> _Exercise description_
As the answer, give every line of the records that includes the word "Nagyböjt".

[[ Dataset excerpts, beginning ]]

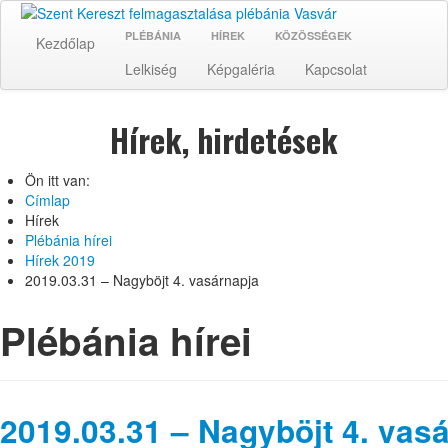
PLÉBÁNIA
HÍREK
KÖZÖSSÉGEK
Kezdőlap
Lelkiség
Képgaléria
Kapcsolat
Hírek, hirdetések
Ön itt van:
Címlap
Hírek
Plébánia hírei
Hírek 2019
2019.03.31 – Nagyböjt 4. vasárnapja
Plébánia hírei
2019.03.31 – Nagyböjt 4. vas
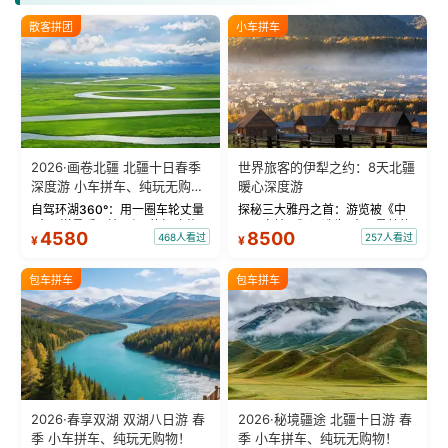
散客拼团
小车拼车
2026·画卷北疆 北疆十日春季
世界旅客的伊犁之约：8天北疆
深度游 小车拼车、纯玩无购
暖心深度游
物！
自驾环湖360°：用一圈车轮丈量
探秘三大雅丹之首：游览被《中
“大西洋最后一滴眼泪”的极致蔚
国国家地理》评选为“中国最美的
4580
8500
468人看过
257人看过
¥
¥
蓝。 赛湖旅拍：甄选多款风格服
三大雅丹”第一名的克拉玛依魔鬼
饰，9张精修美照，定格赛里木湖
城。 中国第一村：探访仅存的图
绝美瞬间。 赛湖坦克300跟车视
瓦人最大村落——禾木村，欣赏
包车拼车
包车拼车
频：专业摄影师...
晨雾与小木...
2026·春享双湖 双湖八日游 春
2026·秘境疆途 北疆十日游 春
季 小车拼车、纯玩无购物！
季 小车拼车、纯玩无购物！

[[ Dataset excerpts, end ]]
[[ Dataset excerpts, beginning ]]

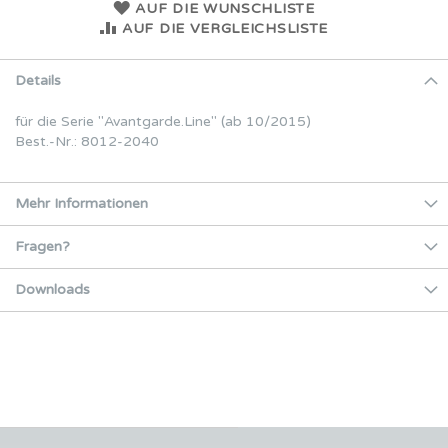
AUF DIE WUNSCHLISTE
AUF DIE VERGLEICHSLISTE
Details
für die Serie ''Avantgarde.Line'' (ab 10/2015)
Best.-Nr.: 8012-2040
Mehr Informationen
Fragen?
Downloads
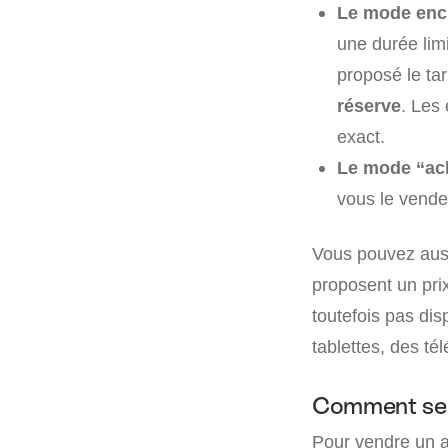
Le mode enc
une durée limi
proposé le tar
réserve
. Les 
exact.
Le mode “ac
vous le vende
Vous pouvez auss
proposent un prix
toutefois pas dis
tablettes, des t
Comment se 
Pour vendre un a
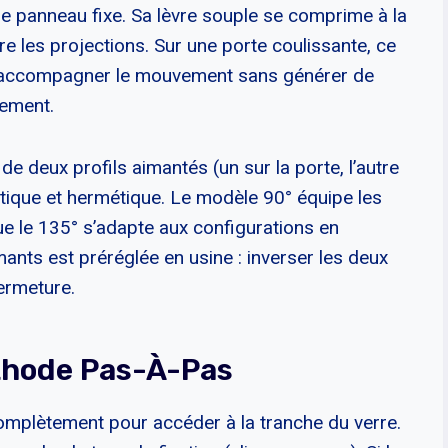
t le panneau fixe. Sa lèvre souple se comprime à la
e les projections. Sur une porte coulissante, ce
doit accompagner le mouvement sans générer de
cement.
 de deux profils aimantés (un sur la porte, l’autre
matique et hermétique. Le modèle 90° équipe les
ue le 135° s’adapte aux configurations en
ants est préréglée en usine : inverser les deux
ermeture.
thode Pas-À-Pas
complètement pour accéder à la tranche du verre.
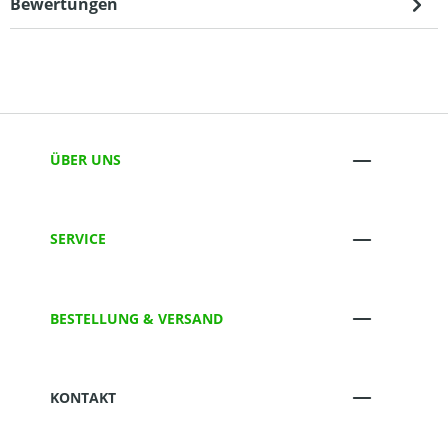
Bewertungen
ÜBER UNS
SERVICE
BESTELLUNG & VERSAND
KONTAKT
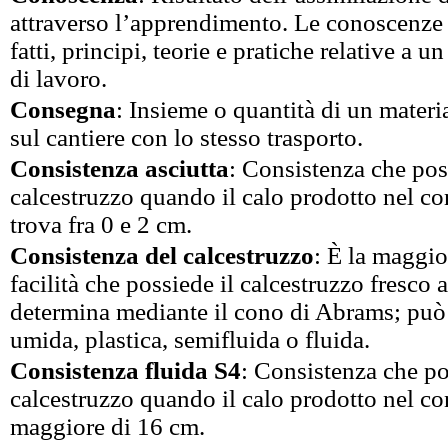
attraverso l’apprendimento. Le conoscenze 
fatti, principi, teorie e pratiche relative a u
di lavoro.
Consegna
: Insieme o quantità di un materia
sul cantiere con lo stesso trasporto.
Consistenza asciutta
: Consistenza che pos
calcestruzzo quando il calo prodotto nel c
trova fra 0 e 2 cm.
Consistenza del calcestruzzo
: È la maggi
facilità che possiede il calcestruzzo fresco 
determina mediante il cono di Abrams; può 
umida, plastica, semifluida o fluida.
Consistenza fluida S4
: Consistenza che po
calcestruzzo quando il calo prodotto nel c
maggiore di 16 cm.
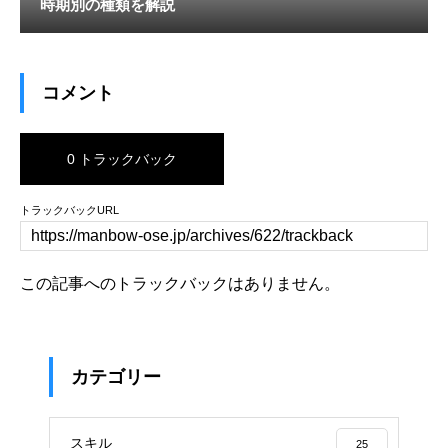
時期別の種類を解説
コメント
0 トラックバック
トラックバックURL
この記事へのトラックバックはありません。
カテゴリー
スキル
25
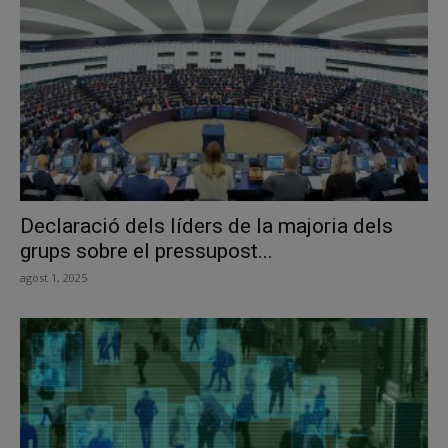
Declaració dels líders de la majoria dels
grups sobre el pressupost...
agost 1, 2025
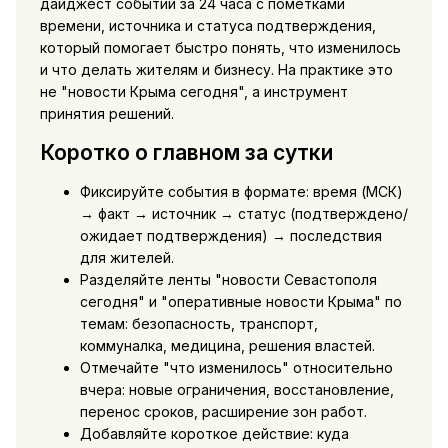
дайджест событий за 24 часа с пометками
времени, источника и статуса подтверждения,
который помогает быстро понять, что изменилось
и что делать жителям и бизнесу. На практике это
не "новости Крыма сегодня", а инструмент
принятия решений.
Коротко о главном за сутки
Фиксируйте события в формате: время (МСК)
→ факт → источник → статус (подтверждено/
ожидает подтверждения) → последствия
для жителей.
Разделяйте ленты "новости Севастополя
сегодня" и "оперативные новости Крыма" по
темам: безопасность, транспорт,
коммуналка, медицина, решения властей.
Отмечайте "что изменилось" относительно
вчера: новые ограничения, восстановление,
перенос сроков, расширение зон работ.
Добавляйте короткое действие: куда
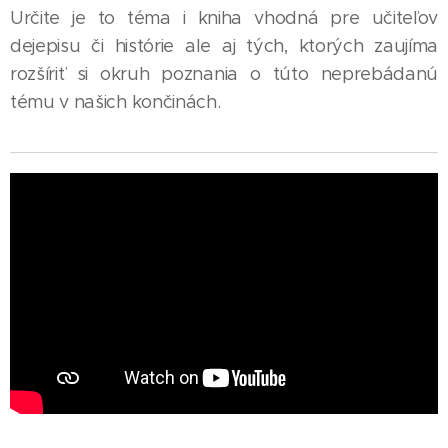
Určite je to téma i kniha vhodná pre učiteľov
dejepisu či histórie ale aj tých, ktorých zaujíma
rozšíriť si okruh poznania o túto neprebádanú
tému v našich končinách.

[[ Dataset excerpts, end ]]

> _Result of the exercise_
2019.03.31 – Nagyböjt 4. vasárnapja
2019.03.31 – Nagyböjt 4. vas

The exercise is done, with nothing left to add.